- **練習問題**
(a) 泣くことをつづった文章のうち、「風炎キッズの次女、咲子は、オヤジの母校、加計小学校に通い、今春、」で始まり「何処か、田舎の学校にでも、寄付出来ないものかと、頼まれました。」で終わる部分をそのまま書き出してください。
(b) 項目の中で「scientific name: Alnus rubra」を含む行から「scientific name: Carpinus betulus」を含む行までを、両端の行も含めて示してください。その際「family」を「科」に置き換え、ほかは何も変えないでください。

- **抽出テキスト**

慟哭

オンギャ〜 オンギャ オンギャ

人は、大泣きしながら、丸裸で生まれまする!
目いっぱい、親に身をまかせ、迷惑をかけながら、支えられて成長してゆきます。

成長するにつれて、勉強して、経験して、
常識を身にマトイ、大人になってゆくのですね!

大人になるのは確かに成長ですが・・・
ある意味、大切な何かを捨て去る作業のようでもあります。


風炎オヤジは、頬につたわる涙は流れても
ここ何十年、いわゆる
大泣きというものは、忘れてしまいました。

大男だから、泣くのはカッコ悪いという、観念が
何処かに植え付けられております!


先日、TVトーク番組での事・・・

「女は辛い時、大泣きする事で、心の整理、
次の一歩の準備をしている。」
「涙が枯れると、スッキリ爽やか、夢と希望が沸いてくる・・・」

芸能界の
大女、和田アキコ様が、話しておられました。

う〜ん! なるへそ!


確かに、
泣けない男は、失恋一つにしても・・・ あの別れ道の、あの一言、あの後姿・・・
後悔でもないのですが・・・ いつまでも、
引きずっているものなのです。
女は、とっくに、飛び立っているのに・・・

真に女々しいとは、男の為にある、言葉でがんす!

この年になりますと、メクルメク、新しい出逢いは求めませんが・・・
あの時の、あの人に、あの街角で、偶然に
再会してみたい、願望はあります!

ワシが二枚目なら、TVドラマのような再会も似合いますが、今の○○では・・・


風炎オヤジには、兄がおりますが、年が離れておりますので、
幼少期は、一人っ子に近い、過保護な環境で育ちました。

ワガママで、
泣き虫でありました。
泣くまいと思っても、勝手に溢れてくるのであります。


いつの日からでしょうか? 涙を忘れて、しも〜たのは・・・


風炎キッズの次女、咲子は、オヤジの母校、加計小学校に通い、今春、
卒業しました。

数年前まで、御世話になりました、校長先生は、
今は昔、オヤジの小学生時代の4・5・6年の、担任の先生でした。
他にも数名、御世話になりました先生が、おられました。


広島市内の親戚の家で、飼っておりました
プレーリードッグが、飼いきれず
何処か、田舎の学校にでも、寄付出来ないものかと、頼まれました。

キッズは生き物係りで、ウサギの世話をしておりましたので、学校に相談してみました。

後日、いろいろ手配して頂きましたが・・・
校長先生が、お断りを言う為に、わざわざ風炎工房まで、お越しくださりました。


残念ながら、学校での運動会や授業参観には、出席できておりませんでしたので
久しぶりに、
懐かしい昔話をさせて頂きました。


カ〜サンや、キッズの前で、風炎オヤジが卒業式で、
大泣きした事を話されますので・・・
いつもは、偉そうで怖い、オヤジの
威厳が、見事に崩れ去りますた!

- **提供資料**
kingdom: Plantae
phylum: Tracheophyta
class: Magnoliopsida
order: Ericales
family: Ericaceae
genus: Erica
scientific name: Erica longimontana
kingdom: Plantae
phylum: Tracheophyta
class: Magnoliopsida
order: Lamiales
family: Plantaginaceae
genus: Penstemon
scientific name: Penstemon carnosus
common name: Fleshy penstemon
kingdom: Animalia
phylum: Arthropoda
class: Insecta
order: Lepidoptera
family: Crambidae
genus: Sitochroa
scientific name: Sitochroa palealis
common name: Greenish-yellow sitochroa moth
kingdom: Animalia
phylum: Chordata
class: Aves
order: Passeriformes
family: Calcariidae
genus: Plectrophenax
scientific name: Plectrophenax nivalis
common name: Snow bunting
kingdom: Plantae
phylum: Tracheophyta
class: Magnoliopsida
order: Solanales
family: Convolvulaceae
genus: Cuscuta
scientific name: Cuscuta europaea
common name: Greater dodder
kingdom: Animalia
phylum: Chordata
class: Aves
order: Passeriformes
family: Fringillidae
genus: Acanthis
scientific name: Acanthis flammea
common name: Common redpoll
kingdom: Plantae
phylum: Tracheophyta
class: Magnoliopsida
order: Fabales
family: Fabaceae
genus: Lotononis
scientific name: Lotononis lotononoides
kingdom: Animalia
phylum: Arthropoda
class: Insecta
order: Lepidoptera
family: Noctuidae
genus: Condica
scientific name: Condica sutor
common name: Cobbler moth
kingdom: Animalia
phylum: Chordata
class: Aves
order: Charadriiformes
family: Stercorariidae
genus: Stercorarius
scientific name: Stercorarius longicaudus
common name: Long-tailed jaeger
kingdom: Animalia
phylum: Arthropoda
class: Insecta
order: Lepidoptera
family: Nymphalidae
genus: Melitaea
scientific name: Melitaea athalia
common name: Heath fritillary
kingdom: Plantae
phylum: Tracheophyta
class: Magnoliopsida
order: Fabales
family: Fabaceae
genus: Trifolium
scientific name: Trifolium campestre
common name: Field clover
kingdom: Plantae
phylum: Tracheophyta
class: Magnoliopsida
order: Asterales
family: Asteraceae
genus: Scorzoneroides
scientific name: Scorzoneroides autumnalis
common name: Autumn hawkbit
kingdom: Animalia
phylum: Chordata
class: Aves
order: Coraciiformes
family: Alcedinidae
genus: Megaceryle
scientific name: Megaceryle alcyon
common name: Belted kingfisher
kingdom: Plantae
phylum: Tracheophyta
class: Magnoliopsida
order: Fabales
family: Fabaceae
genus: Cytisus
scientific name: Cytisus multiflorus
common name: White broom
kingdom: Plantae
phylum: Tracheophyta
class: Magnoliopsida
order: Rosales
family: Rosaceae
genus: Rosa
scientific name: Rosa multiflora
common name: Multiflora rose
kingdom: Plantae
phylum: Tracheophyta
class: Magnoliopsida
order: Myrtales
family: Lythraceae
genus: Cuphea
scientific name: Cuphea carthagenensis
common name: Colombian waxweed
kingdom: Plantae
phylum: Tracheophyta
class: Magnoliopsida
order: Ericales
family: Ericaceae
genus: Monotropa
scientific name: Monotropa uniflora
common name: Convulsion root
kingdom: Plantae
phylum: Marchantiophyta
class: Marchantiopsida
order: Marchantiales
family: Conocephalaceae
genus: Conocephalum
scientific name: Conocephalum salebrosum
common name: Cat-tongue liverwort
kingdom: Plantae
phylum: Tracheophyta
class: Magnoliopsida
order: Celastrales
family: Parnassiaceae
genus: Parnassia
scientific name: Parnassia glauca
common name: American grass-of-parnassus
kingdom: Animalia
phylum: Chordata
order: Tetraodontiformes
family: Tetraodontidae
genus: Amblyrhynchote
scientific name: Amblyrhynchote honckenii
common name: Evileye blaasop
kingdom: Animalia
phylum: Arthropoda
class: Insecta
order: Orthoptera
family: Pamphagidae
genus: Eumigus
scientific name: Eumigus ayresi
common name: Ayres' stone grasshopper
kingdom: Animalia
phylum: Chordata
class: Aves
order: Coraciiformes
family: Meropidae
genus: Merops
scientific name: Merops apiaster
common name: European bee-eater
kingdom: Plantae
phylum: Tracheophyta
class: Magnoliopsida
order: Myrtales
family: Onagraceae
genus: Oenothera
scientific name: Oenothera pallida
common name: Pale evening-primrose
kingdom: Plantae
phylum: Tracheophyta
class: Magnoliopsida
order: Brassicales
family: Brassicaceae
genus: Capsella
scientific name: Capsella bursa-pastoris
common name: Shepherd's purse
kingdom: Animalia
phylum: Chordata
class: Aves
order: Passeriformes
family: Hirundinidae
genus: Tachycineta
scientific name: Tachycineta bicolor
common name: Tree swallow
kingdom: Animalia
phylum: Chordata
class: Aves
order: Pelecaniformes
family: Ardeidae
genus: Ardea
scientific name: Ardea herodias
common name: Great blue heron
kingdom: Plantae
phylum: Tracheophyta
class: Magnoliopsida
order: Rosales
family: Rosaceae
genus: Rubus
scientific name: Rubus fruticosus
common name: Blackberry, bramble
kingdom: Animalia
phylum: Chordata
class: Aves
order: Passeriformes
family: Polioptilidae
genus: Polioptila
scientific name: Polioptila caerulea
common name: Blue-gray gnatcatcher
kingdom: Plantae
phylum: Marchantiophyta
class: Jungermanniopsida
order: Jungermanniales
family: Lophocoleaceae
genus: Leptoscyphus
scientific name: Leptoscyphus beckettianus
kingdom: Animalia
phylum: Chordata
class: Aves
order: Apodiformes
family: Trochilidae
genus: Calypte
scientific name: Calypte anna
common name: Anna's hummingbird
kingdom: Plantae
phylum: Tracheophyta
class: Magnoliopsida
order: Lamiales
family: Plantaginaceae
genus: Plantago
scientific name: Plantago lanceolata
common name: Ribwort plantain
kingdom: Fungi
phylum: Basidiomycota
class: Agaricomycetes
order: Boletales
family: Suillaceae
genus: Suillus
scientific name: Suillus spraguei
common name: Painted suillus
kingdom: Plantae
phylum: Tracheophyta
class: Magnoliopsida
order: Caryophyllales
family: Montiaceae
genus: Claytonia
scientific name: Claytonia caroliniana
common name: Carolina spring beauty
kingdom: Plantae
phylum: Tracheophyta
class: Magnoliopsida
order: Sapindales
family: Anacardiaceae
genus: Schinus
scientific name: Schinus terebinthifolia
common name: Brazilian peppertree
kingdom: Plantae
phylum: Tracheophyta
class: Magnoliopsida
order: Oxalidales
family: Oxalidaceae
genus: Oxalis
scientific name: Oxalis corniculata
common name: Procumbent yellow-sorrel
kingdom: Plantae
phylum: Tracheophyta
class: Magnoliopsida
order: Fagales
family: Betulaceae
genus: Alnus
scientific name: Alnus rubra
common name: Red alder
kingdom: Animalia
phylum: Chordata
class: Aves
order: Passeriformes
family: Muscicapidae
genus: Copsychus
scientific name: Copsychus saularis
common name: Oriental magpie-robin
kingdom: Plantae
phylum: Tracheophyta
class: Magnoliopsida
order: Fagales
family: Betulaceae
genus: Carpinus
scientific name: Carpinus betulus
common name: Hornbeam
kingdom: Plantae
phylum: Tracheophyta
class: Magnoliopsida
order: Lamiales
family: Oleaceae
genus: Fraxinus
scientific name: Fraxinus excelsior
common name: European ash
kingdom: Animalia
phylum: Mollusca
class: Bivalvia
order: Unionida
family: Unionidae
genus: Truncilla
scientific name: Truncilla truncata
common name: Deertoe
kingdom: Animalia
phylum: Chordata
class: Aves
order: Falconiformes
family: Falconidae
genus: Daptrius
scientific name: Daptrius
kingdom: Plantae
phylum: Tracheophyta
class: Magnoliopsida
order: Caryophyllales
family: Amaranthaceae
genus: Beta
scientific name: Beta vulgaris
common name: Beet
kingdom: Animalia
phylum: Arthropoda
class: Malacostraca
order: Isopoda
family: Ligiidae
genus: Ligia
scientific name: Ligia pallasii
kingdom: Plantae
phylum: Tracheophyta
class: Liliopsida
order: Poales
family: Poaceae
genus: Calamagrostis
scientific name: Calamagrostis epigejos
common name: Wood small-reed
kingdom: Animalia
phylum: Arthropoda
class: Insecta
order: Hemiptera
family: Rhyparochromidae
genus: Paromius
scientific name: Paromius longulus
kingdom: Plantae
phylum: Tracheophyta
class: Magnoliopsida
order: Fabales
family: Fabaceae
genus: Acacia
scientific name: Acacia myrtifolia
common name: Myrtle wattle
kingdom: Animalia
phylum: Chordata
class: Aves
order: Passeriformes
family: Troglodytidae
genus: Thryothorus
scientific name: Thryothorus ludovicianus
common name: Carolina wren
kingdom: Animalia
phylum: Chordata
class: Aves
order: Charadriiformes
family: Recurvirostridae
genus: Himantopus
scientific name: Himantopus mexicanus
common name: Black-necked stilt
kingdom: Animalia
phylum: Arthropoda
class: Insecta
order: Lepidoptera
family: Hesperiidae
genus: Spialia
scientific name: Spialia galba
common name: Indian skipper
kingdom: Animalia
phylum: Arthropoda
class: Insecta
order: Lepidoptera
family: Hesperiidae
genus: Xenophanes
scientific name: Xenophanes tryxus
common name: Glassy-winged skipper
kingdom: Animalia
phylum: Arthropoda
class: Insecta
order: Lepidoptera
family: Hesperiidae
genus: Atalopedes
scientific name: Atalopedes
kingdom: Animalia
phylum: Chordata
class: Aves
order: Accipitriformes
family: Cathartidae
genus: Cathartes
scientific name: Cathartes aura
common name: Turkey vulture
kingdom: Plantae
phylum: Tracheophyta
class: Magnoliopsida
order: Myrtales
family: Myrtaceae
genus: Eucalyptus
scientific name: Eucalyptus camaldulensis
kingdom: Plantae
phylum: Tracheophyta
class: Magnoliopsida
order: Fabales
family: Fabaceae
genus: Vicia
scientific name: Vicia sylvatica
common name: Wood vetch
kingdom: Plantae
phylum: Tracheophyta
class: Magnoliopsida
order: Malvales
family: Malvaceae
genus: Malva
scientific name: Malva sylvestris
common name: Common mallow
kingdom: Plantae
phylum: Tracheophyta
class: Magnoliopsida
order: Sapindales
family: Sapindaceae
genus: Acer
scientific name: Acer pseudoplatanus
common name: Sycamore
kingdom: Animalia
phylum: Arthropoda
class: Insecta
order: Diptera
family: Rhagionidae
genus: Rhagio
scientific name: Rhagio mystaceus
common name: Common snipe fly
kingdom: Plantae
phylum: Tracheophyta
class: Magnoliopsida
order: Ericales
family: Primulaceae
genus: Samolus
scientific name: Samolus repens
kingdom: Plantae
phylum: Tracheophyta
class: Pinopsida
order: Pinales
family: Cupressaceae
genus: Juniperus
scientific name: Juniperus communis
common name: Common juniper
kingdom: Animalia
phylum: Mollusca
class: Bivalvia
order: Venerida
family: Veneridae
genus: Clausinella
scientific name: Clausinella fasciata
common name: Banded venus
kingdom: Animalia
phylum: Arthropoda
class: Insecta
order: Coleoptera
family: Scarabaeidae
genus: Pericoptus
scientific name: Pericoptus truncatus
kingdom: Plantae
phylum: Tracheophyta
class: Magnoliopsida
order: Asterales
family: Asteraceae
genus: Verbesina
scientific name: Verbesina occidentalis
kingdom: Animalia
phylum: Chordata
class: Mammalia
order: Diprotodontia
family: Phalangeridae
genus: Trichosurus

- **解答一覧**
(a)
風炎キッズの次女、咲子は、オヤジの母校、加計小学校に通い、今春、
卒業しました。

数年前まで、御世話になりました、校長先生は、
今は昔、オヤジの小学生時代の4・5・6年の、担任の先生でした。
他にも数名、御世話になりました先生が、おられました。


広島市内の親戚の家で、飼っておりました
プレーリードッグが、飼いきれず
何処か、田舎の学校にでも、寄付出来ないものかと、頼まれました。

(b)
scientific name: Alnus rubra
common name: Red alder
kingdom: Animalia
phylum: Chordata
class: Aves
order: Passeriformes
科: Muscicapidae
genus: Copsychus
scientific name: Copsychus saularis
common name: Oriental magpie-robin
kingdom: Plantae
phylum: Tracheophyta
class: Magnoliopsida
order: Fagales
科: Betulaceae
genus: Carpinus
scientific name: Carpinus betulus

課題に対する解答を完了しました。